_TASK GOAL_: Copy verbatim the lines of the items below, beginning with the line that contains "m=16 for comparison." and continuing through the line that contains "Observed: h=7 m=43", with both of those lines included.

================

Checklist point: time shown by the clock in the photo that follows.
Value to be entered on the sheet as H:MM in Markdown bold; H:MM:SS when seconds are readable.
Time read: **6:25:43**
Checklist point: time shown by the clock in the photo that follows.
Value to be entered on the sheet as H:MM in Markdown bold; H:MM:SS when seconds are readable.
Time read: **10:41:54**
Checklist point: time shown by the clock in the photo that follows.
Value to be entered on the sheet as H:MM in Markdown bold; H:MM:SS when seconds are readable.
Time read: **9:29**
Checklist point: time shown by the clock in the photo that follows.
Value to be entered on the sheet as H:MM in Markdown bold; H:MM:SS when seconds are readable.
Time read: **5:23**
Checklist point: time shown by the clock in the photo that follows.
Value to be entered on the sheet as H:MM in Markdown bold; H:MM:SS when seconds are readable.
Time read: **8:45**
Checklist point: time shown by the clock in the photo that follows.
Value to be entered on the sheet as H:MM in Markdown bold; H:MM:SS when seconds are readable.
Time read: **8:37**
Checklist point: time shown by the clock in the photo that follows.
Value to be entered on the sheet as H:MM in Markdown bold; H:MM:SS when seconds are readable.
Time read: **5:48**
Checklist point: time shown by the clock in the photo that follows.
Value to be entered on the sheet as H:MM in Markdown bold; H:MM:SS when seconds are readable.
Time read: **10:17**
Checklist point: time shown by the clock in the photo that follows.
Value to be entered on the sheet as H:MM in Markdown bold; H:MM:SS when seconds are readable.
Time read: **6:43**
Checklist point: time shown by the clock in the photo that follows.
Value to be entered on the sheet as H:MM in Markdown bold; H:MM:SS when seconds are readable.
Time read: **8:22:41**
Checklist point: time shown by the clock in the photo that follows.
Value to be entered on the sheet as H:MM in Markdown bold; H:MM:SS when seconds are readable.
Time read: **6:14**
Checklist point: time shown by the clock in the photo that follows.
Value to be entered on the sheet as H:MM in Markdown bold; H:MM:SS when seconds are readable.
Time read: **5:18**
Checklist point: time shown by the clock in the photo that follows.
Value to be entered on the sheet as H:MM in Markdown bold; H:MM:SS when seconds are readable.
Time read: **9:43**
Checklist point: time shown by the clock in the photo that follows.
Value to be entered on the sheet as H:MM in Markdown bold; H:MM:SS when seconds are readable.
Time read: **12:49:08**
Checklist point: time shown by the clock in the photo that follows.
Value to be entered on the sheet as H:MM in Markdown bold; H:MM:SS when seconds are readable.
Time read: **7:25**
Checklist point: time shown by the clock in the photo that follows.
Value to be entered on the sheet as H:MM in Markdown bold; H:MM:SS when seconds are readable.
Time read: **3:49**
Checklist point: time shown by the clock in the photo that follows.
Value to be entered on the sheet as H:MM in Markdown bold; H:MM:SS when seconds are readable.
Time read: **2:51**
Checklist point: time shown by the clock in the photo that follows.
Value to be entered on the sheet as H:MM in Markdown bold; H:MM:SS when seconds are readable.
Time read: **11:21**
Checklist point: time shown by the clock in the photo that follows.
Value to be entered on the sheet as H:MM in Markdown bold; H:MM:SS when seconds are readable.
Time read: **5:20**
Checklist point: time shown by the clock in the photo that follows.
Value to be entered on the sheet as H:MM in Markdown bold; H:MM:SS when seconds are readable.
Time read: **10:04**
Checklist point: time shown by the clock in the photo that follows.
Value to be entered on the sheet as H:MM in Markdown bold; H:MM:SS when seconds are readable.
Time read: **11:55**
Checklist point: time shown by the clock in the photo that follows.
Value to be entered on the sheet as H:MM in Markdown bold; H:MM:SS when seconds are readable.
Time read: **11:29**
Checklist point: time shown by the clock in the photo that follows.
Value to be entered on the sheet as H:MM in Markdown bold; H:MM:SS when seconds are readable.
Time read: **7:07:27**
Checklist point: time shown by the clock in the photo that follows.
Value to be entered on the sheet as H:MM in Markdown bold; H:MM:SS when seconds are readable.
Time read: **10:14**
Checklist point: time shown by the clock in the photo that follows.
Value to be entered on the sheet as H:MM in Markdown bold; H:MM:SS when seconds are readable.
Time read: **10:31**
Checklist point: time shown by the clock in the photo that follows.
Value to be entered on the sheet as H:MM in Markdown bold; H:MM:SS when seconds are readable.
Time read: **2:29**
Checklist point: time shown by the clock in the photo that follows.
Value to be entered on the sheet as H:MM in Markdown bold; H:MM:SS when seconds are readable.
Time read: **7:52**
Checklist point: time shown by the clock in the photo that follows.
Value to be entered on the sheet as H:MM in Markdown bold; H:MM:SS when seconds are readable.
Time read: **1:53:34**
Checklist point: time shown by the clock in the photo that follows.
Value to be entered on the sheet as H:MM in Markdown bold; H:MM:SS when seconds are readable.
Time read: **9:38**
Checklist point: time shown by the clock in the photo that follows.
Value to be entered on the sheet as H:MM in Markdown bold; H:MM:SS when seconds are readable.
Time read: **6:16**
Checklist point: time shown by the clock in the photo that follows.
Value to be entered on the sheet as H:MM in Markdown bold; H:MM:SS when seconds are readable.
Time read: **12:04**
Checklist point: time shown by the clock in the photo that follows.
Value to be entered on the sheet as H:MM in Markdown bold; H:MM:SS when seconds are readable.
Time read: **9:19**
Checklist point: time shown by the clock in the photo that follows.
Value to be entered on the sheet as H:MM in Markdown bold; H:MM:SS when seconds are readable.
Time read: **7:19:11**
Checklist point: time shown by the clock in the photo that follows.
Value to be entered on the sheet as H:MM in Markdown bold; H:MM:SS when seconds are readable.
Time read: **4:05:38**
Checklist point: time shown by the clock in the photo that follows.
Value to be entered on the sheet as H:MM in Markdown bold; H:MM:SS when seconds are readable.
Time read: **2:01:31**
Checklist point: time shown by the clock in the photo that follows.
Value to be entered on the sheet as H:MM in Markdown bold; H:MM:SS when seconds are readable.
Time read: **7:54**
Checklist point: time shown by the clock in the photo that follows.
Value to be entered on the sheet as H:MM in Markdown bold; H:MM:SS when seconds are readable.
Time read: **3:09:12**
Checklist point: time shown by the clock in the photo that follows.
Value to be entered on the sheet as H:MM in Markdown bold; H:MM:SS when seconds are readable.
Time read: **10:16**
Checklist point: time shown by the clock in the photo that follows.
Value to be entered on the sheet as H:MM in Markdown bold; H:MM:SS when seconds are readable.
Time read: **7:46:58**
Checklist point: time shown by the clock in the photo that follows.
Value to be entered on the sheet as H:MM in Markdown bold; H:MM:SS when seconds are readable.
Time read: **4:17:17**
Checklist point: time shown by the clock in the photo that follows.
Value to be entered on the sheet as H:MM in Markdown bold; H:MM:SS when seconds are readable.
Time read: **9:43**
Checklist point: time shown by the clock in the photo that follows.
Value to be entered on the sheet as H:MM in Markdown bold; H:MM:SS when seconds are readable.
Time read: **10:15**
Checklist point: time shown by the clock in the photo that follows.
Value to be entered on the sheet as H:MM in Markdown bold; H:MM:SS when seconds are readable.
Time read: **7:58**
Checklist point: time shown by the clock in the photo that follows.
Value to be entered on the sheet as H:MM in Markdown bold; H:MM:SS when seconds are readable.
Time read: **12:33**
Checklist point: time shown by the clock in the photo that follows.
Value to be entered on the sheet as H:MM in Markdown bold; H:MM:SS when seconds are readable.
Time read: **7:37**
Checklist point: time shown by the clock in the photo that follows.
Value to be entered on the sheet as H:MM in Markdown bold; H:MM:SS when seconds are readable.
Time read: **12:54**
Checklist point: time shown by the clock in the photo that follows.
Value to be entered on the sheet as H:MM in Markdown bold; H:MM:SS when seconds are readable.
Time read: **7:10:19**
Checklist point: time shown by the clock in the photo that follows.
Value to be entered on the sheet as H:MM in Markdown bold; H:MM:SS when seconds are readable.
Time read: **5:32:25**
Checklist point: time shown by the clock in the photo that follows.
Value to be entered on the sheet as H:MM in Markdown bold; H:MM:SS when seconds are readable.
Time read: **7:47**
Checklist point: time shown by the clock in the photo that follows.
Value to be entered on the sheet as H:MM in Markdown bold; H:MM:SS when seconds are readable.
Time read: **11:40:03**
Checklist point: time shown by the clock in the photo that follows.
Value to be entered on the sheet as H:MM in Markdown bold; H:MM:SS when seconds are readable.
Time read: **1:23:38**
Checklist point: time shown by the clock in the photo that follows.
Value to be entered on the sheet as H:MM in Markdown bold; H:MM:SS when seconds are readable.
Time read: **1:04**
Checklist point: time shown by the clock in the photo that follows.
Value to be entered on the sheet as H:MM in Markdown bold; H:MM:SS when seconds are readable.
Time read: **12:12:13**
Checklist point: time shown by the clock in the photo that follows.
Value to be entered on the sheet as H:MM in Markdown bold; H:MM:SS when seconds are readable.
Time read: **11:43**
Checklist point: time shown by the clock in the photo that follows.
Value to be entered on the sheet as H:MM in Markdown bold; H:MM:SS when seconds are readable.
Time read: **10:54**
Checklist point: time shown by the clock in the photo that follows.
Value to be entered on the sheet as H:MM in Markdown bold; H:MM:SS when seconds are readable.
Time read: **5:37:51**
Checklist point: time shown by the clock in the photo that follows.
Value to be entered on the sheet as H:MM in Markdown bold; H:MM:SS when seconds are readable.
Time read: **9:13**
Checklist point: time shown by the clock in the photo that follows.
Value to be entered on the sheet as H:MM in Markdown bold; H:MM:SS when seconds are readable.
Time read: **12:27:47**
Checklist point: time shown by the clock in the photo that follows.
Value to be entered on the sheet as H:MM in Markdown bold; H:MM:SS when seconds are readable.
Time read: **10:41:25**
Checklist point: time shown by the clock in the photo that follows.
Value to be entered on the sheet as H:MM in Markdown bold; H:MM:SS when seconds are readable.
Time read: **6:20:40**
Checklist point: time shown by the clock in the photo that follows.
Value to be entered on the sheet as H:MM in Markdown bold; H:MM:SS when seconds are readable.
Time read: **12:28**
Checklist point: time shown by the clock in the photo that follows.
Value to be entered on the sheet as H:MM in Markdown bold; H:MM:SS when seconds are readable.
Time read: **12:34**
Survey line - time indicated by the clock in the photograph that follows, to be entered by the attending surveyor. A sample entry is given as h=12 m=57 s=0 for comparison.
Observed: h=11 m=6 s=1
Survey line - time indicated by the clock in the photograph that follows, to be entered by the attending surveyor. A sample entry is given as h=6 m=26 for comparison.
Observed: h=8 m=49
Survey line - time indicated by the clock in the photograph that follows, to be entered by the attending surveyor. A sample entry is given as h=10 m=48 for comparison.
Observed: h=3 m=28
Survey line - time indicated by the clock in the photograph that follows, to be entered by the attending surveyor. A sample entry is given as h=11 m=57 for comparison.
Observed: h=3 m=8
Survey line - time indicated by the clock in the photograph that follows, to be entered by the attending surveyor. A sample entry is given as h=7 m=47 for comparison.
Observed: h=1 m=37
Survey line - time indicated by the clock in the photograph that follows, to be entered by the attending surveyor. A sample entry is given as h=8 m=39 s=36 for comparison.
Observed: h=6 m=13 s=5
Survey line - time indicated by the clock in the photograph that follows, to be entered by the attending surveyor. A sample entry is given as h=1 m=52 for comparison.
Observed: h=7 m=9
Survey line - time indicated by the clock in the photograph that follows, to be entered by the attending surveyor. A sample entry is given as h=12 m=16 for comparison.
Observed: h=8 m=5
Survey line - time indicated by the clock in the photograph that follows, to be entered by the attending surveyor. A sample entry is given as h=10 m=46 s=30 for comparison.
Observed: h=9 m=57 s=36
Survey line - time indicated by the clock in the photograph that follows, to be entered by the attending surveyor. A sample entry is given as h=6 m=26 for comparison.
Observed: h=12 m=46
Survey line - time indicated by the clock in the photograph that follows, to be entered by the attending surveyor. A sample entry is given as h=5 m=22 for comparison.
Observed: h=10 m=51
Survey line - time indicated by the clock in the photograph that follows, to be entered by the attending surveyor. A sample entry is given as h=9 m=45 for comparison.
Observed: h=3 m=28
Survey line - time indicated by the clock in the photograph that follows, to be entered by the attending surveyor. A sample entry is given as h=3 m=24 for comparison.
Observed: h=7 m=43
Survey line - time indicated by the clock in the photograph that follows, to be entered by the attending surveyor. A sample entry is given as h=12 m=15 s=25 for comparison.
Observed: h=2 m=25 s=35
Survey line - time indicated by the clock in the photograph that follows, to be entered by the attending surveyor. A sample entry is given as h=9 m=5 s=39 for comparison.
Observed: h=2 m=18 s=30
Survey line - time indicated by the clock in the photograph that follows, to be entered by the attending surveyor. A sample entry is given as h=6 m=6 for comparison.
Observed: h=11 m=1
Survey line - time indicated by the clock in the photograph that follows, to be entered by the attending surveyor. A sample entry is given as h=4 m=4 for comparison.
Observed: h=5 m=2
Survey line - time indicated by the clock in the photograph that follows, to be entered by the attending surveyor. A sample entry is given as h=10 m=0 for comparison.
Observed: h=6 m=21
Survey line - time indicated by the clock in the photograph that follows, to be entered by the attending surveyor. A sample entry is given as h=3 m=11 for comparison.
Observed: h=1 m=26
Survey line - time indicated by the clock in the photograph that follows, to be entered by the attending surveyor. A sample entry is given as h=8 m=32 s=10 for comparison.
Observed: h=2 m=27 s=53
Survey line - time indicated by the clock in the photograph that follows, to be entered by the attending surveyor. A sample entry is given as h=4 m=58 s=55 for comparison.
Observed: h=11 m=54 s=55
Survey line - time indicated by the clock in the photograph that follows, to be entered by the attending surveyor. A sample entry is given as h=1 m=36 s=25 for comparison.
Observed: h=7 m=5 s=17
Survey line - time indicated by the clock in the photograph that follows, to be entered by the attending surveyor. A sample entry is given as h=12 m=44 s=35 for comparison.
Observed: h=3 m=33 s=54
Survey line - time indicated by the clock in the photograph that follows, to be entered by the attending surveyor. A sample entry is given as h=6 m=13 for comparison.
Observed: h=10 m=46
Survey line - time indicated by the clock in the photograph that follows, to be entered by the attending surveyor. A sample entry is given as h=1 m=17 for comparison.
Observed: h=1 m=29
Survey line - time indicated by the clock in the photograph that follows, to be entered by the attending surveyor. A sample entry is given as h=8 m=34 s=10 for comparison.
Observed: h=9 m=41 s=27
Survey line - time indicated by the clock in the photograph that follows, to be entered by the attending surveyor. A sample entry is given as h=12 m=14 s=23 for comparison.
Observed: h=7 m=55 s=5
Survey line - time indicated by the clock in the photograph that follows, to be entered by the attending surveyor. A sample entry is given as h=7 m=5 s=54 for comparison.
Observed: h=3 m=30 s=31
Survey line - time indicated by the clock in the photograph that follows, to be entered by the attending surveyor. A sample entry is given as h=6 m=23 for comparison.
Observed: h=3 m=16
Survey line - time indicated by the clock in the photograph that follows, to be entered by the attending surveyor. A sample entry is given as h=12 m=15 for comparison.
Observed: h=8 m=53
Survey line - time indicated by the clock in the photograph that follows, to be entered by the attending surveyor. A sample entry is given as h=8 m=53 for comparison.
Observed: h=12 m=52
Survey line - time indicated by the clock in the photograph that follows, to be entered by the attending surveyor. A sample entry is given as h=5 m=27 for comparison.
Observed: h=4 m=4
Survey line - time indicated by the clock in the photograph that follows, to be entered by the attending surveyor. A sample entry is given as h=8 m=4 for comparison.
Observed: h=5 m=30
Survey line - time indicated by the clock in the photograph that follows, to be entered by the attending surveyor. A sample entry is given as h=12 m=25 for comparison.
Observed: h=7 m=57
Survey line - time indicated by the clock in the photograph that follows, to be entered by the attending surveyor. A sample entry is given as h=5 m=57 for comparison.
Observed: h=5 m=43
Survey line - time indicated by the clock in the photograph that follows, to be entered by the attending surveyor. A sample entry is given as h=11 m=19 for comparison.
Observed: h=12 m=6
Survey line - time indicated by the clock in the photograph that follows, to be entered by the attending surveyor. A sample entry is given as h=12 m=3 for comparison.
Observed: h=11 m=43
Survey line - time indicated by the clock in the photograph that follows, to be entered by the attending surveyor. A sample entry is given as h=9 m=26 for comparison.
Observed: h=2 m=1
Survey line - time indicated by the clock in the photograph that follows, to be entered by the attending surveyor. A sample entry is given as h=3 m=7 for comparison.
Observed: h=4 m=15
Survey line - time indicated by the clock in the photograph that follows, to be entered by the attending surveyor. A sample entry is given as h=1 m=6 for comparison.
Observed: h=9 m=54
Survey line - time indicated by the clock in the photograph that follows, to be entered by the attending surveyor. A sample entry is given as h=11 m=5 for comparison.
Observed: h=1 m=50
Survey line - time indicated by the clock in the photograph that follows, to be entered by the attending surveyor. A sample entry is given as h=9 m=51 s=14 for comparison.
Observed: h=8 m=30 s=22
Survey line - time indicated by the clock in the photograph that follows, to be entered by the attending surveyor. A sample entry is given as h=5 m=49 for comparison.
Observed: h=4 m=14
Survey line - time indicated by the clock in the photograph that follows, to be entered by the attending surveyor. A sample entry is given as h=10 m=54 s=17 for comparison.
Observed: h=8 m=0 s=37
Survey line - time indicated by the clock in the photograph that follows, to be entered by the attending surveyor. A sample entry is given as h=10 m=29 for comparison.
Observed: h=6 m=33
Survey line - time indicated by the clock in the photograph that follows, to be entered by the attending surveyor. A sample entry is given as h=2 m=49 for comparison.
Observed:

================

_TASK SOLUTION_:
Survey line - time indicated by the clock in the photograph that follows, to be entered by the attending surveyor. A sample entry is given as h=12 m=16 for comparison.
Observed: h=8 m=5
Survey line - time indicated by the clock in the photograph that follows, to be entered by the attending surveyor. A sample entry is given as h=10 m=46 s=30 for comparison.
Observed: h=9 m=57 s=36
Survey line - time indicated by the clock in the photograph that follows, to be entered by the attending surveyor. A sample entry is given as h=6 m=26 for comparison.
Observed: h=12 m=46
Survey line - time indicated by the clock in the photograph that follows, to be entered by the attending surveyor. A sample entry is given as h=5 m=22 for comparison.
Observed: h=10 m=51
Survey line - time indicated by the clock in the photograph that follows, to be entered by the attending surveyor. A sample entry is given as h=9 m=45 for comparison.
Observed: h=3 m=28
Survey line - time indicated by the clock in the photograph that follows, to be entered by the attending surveyor. A sample entry is given as h=3 m=24 for comparison.
Observed: h=7 m=43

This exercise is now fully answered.